■ Work task: Instruction for the data below: set down exactly the lines from the line with "thumb tip: (565, 460)" to the line with "pinky tip: (565, 450)", inclusive, and no others.

■ Task data:

════════

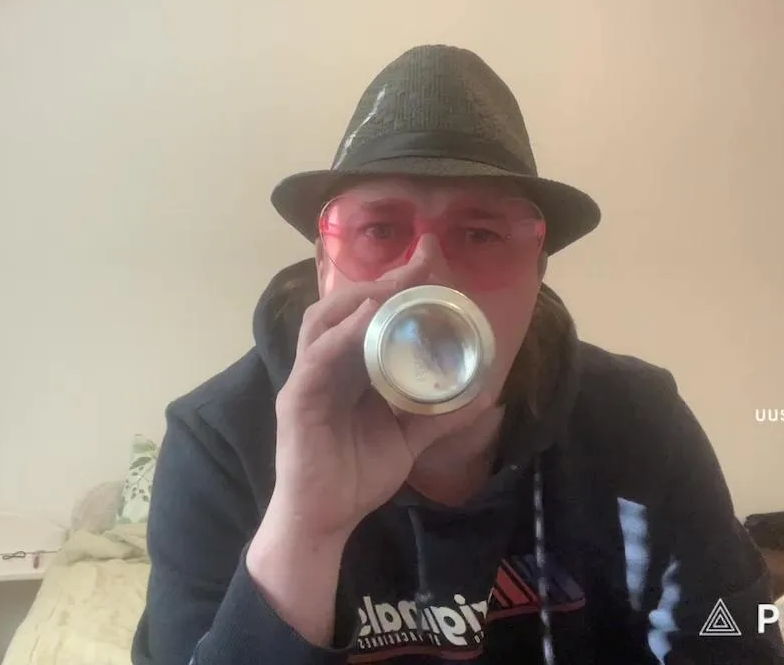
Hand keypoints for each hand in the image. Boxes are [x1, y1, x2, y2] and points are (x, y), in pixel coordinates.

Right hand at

════════

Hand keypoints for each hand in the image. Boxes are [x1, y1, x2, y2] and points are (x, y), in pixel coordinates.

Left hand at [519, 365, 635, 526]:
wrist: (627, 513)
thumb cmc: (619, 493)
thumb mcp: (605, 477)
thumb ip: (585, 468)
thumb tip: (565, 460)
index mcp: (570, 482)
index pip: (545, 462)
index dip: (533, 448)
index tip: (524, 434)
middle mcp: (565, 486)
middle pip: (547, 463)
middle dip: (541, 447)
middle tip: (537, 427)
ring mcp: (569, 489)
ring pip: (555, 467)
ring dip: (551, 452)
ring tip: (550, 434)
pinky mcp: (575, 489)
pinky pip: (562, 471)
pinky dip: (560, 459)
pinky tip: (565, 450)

════════

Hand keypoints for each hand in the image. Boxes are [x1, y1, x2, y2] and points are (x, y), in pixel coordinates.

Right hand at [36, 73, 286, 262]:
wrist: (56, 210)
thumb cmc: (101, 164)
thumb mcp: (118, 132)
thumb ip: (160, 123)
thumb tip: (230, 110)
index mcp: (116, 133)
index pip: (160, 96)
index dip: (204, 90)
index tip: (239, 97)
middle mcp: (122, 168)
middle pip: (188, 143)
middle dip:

════════

■ Written solution:
thumb tip: (565, 460)
index mcp: (570, 482)
index pip: (545, 462)
index dip: (533, 448)
index tip: (524, 434)
middle mcp: (565, 486)
middle pip: (547, 463)
middle dip: (541, 447)
middle tip: (537, 427)
ring mcp: (569, 489)
ring pip: (555, 467)
ring dip: (551, 452)
ring tip: (550, 434)
pinky mcp: (575, 489)
pinky pip: (562, 471)
pinky dip: (560, 459)
pinky tip: (565, 450)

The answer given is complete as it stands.